Post-script quibbles!

The speaker talks about the ‘self,’ but how does one “know self”? Along with other lines of thinking, Buddhism teaches us there is no single thing that can be found or brought forth as ‘self.’ Self is a composite of interdependent forms, feelings, thoughts, choices, consciousnesses; colours, sounds, smells, tastes, touches, thoughts. Self is whatever object is held in the mind or given attention. A cohesive, independent ‘self’ is perhaps the most powerful human delusion and often the root of all our troubles, both gross and subtle. So if we’re reading quickly we might accept, “If love is to know self. If self/ is to know other,” but if we give it our attention and inquiry the line breaks apart into meaninglessness.

So what can we more certainly “know” about another person? Perhaps no other quality that they possess aside from the certainty and the depth of their suffering. We come to, relate to, know others through our pain. Joys are multivariate, but everyone hurts.

If I can be bold, and based on this, these lines might be improved with a small re-arrangement, or another way of phrasing the explanation, which in my mind is less sentimental and more correct: “If love is to lose self. If self/ is to be other.” What do you think?

Sun in an Empty Room by Edward Hopper
Sun in an Empty Room by Edward Hopper

4 comments

  1. I usually refrain from commenting on anything someone says about my work, but since you said “What do you think?” I will grudgingly admit that your bold improvement is indeed a fine improvement! It much better captures what I was wanting to say! Good lord.

    Anyway, I have lots of thoughts about the rest, but yes, will hold back – will say that you really got to the heart of the poem, and I you’re totally right about my use of vagueness, etc.

    Thank you again for your sustained and deep attention.

    warmly,

    R

    1. Thanks for dropping in, Raoul!

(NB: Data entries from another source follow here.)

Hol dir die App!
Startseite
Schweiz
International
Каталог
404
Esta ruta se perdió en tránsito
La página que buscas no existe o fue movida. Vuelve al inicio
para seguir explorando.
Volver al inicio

You wrote an understated, thought-provoking, and moving poem, and it was a joy to discuss piece by piece. Thanks for humouring my suggestion, too! Ha. Looking forward to your next work, big time.

  2. Love the poems you’ve explored this week. As a new poet, access to this type of deep analysis and critique is extremely useful. Really enjoying this series so far!

    1. That’s amazing to hear! Thank you for reading and for posting a response. I’m really happy this was useful for you. And good luck with your work!